Our schedule will even remain the same: at 5:15, tune in on Facebook or the website for caroling with Lee. At 6 we will begin our shared service with our neighboring churches, which you can access on FB, Zoom or the website. If you are staying for communion, definitely join on zoom, since communion is in real time, not recorded for later viewing. 

I wish you all of the blessings of the season, each and every one of you. Most especially I pray that you have good health, safe gatherings, find peace within, and share peace with the world around you. 

In love and anticipation,
L. Grace 


About this service:

We have borrowed from two Christmas traditions in creating this service, the Christmas Pageant and Las Posadas. Los Posadas is a traditional Mexican worship event running nine evenings (for the nine months of Mary’s pregnancy) during which a family plays Mary and Joseph, visits houses of the congregation in turn seeking room at the inn and is turned away in song until the last night, Christmas Eve, when finally room is made. Each night is a community celebration with food and singing. Each stop is, most of all, an opportunity to ask how, when and why we welcome the stranger, the outcast, the other…and how, when and why we do not, and what the consequences or blessings of our choices are, as Christians.

As our collective denominations are institutions which were founded on social justice and mission, and have taken a stand for welcoming refugees in this most current moment of a seemingly endless wave of human forced migration, it seemed like an opportunity to make the Christmas story one that had meaning and resonance throughout time and space. Great liberties were taken with the original idea of a Las Posadas. It became a starting point. Please consider this service to be an experiment, something akin to what might happen if a Las Posadas service were to get tangled up with A Christmas Carol. And perhaps Dr. Who for good measure. Liberties were taken. We beg both indulgence and forgiveness. In a longer version, such things would be remedied, clarified, nuanced. Prayerfully, this piece might instill a hunger to know more.

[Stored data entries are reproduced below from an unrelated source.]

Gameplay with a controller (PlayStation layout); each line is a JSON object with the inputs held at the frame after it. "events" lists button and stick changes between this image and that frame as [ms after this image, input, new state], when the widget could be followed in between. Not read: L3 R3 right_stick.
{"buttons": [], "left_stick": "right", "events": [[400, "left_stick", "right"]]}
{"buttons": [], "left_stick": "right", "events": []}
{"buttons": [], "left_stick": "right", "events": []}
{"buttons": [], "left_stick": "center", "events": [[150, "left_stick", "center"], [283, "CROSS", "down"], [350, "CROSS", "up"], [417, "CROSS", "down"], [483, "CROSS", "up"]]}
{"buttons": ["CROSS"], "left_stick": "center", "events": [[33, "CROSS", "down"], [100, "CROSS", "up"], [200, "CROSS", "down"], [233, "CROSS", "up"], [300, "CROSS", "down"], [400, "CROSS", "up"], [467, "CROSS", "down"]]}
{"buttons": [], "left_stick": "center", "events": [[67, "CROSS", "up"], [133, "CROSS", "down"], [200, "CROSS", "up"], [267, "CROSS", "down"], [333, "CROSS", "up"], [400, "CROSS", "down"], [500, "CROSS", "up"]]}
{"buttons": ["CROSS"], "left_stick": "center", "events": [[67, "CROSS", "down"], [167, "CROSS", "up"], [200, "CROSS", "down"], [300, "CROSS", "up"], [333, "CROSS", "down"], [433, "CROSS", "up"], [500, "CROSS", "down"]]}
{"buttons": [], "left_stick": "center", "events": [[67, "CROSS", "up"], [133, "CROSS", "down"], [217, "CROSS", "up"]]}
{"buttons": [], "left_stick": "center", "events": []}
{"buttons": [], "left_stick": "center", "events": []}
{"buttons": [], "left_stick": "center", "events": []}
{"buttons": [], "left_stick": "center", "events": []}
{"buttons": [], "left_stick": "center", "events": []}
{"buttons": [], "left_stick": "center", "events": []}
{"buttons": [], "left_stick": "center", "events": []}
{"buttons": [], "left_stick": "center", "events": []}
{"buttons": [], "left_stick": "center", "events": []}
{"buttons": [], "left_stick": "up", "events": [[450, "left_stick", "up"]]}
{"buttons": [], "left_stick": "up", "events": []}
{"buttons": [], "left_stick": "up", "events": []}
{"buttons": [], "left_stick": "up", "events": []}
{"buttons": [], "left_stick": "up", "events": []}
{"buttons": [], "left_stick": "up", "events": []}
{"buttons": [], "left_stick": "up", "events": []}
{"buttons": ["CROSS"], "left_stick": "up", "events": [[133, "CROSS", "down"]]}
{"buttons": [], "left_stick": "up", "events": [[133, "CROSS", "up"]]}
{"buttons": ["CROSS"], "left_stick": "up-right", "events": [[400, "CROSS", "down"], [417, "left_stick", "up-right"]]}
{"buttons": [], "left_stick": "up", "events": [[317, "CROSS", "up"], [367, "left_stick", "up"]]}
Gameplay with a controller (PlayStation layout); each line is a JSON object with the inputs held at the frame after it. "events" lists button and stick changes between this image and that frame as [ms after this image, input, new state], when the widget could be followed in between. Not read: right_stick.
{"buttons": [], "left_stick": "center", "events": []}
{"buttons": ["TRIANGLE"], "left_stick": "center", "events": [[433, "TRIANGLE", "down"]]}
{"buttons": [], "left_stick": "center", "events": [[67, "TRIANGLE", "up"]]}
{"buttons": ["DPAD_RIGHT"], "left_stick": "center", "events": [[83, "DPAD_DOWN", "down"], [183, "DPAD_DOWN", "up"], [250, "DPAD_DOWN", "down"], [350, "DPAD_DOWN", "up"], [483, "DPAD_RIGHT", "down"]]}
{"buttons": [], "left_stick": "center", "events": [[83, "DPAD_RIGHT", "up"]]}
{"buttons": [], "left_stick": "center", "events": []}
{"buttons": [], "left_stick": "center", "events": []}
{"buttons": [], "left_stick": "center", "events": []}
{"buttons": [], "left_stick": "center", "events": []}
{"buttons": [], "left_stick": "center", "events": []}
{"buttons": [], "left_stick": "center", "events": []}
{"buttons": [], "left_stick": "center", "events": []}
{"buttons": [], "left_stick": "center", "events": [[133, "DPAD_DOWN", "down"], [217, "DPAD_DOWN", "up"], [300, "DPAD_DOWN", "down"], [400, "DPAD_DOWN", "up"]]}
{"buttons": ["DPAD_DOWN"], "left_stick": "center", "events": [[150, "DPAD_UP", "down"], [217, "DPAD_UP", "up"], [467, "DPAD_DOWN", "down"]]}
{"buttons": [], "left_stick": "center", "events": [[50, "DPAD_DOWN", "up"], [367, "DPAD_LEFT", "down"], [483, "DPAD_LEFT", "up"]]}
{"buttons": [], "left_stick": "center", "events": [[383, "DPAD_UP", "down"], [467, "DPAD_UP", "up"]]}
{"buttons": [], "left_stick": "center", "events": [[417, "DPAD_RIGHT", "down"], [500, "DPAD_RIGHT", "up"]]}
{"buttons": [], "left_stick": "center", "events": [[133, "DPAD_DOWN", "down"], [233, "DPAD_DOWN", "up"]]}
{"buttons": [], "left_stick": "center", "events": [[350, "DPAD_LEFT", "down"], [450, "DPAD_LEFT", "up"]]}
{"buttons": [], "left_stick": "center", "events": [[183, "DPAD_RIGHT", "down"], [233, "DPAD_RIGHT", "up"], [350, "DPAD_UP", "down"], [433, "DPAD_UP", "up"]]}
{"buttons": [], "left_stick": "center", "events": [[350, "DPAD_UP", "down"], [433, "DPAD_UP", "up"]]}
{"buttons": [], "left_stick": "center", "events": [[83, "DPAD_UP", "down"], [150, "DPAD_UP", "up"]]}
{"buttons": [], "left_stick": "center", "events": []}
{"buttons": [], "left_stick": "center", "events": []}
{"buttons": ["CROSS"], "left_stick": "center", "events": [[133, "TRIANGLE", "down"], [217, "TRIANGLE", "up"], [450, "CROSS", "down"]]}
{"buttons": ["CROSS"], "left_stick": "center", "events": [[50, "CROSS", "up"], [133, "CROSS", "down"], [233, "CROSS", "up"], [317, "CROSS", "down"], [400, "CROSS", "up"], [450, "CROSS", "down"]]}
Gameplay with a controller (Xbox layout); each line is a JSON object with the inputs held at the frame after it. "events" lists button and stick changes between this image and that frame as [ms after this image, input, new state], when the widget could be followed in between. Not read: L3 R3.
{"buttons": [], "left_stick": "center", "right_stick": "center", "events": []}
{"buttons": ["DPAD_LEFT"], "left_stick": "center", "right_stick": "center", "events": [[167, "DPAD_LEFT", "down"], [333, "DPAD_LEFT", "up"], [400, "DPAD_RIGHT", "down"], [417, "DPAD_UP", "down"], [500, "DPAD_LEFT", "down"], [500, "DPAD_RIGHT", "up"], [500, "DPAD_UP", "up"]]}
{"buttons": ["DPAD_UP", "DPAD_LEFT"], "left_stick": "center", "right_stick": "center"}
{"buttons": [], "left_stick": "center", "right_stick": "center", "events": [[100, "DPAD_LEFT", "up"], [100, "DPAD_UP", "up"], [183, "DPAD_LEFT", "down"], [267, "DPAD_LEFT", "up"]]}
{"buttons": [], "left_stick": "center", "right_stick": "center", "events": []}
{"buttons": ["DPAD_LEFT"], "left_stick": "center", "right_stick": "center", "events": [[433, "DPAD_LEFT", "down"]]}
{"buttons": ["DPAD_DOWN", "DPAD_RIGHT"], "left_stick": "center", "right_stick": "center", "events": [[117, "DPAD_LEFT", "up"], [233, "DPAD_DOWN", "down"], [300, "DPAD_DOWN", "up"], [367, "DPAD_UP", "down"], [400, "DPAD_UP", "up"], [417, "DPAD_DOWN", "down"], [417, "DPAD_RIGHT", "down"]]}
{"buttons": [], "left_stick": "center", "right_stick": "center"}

The Huguenots were French Protestants who flourished in the century prior to 1685.  While there had been tension between Catholics and Protestants before, in that year the Edict of Fountainbleu decreed that all Huguenots should either be forced to convert to Catholicism, or killed. Of the more than two million Huguenots in France, only roughly five hundred thousand managed to emigrate or escape in time, a significant number becoming founders of this community.

The Trail of Tears is the name given to the forced migration of Native Americans of many tribes across the southern United States into the then territories farther west following the Indian Removal Act of 1830. Over 20,000 Native peoples walked the trail, most in forced marches overseen by U.S. soldiers. These same soldiers were ordered to hand out blankets infested with small pox, to which native populations have no natural immunity, thereby ensuring the death of thousands. In some cases, whole villages were lost at a time. Protestant churches aggressively worked to Anglicize Native peoples through schools which separated children from parents, removed names, and forbid use of native languages, to name a few techniques. Please note: Gitchi Manitou is a native name for God that would NOT have been used by those on the trail of tears. This is creative license and complete geographic inaccuracy, largely to give a clear reason to sing the remarkable French Canadian hymn in which the name appears.

Greenwood, the Tulsa neighborhood that was known as ‘Black Wall Street,’ was a thriving community in 1921. There were hotels, doctors, banks, educational and entertainment facilities, all by and for Black people. It took very little to incite white Tulsans to riot – rumor of a young Black man riding an elevator alone with a white woman. Literally overnight 35 square blocks were burned and destroyed. Every Black Tulsan who did not flee the city was interned, without charges, over 800 were treated for injuries, and historians believe over 300 people were murdered in the massacre. No redress has been made and until recently, virtually no white Americans were aware of this part of our history.

Home to a rich and ancient wealth of art, culture and learning, the capital city of Kabul was known as the Paris of Central Asia. This came to an abrupt end in 1979, when Afghanistan found itself a battle ground in a proxy war between the U.S. and the former Soviet Union. The decades of instability since created a perfect incubator for extremists, leading to the rise of the Taliban. As the U.S. pulled troops from the longest overseas occupation in our nation’s history the 40 million Afghans left behind scrambled to leave, find safety or otherwise protect themselves from the violent interpretation of Islam espoused by the terrorist Talibani. Of note for us, after having written this piece, we have learned of a family, much like the one we portray, fleeing their home and looking to rebuild their lives here in New Paltz

*Inshallah – if/as God/Allah wills it.